Divi-Präsident: Für Herbst Vorrat an Corona-Schutzausrüstung anlegen

Die Intensivmedizin in Deutschland stand wohl selten so im Fokus wie
während der Covid-19-Pandemie. Was sagt der Präsident der
entsprechenden Fachgesellschaft über die größten aktuellen Sorgen und

den Blick auf den Herbst?

Aachen/Berlin (dpa) - Zur Vorbereitung auf den Corona-Herbst hat ein
führender Intensivmediziner mehrere Punkte angemahnt: Wichtig sei die
Bevorratung von ausreichend Schutzausrüstung, auch wegen drohender
Lockdowns in China, sagte Gernot Marx, Präsident der Deutschen
Interdisziplinären Vereinigung für Intensiv- und Notfallmedizin
(Divi). Mit Blick auf die medizinischen Teams müssten sich Kliniken
so aufstellen, dass sie bei Personalausfällen unterstützende Kräfte
heranziehen können.

«Außerdem müssen wir dringend die Telemedizin ausbauen», sagte Marx

der Deutschen Presse-Agentur vor dem Tag der Intensivmedizin an
diesem Samstag. Covid-19-Spezialisten könnten so aus der Ferne andere
Kliniken beraten, die Strukturen und Prozesse könnten aber auch
generell für andere Krankheiten genutzt werden. Ältere und
vorerkrankte Menschen rief der Direktor der Klinik für Operative
Intensivmedizin und Intermediate Care am Universitätsklinikum Aachen
dazu auf, sich eine vierte Covid-19-Impfung geben zu lassen. Zudem
werde im Herbst die Grippeschutzimpfung bedeutsam, weil
Influenzaviren nach zwei sehr verhaltenen Saisons für eine
Zusatzbelastung sorgen könnten.

Die Zahl der Covid-Patienten auf Intensivstationen hierzulande bewegt
sich seit einigen Wochen zwischen 600 und 700 - Marx zufolge der
tiefste Stand seit Ende August 2021. «Die Zahl ist aber auch nicht so
niedrig wie in den vergangenen beiden Sommern.» In den Monaten Juni
bis August habe die Zahl der Betroffenen im Jahr 2020 bei rund 250
gelegenen, im Jahr 2021 zwischen 300 und 500.

Bis man mehr Klarheit über die Krankheitsschwere der Omikron-Sublinie
BA.5 habe, die sich in Deutschland derzeit ausbreitet, brauche es
noch einige Wochen Geduld. «Man muss abwarten, wie es sich entwickelt
mit BA.5», sagte Marx. Derzeit sei die «größte Sorge», dass im Zu
ge
der Sommerwelle mit der ansteckenderen Variante erneut viel Personal
durch Infektionen ausfallen könnte.

Die Bettenanzahl in der Intensivmedizin beschrieb Marx als recht
konstant in der letzten Zeit. In der Pandemie hätten aber zahlreiche
Mitarbeiterinnen und Mitarbeiter die Pflegebranche verlassen oder
Arbeitszeit reduziert. «Wir sind als Gesellschaft gefordert, die
Bedingungen zu ändern, so dass Menschen gut und gerne in der Pflege
arbeiten können.» Bereits in wenigen Jahren könnten aus Sicht von
Marx etwa robotische Assistenten die körperliche Belastung in dem Job
reduzieren helfen. Generell brauche es zudem für alle Mitarbeitenden
in den Kliniken psychosoziale Unterstützung, also Netzwerke von
Helfern für Helfende, um keine weiteren Mitarbeiter zu verlieren.

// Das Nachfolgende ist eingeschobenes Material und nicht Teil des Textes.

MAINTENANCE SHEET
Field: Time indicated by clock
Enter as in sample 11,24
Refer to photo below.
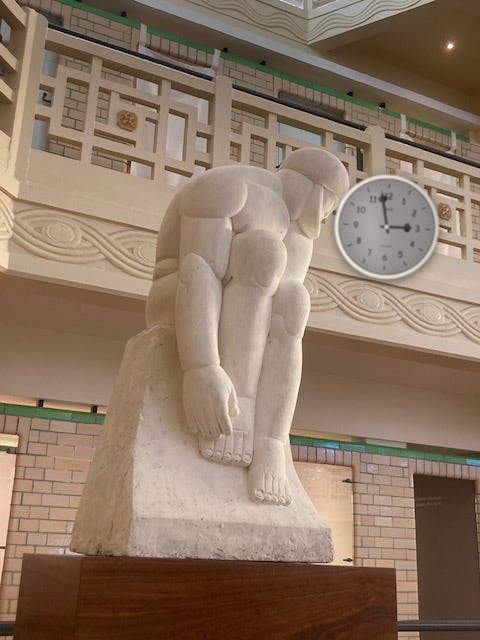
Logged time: 2,58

Das Divi-Intensivregister, in dem Zahlen zu Covid-19-Patienten auf
Intensivstationen, Kapazitäten und Belastung der Stationen
ausgewiesen werden, werde fortgeführt, kündigte Marx an. «Es hat uns

überhaupt erst Prognosen wie auch die Vorbereitung von strategischen
Verlegungen ermöglicht.» Verbessert werden müsse allerdings die
automatisierte Datenerfassung, noch laufe viel händisch. Zu der
häufig geäußerten Kritik an der fehlenden Unterscheidung zwischen
Erkrankten, die wegen Covid-19 behandelt werden, und Patienten mit
Corona-Nebenbefund sagte der Divi-Präsident: «Diese Frage ist
zumindest für die Steuerung der Intensivbetten wenig relevant. Bei
beiden Arten von Patienten sind die Infektionschutzmaßnahmen und
damit der Aufwand in den Krankenhäusern gleich.»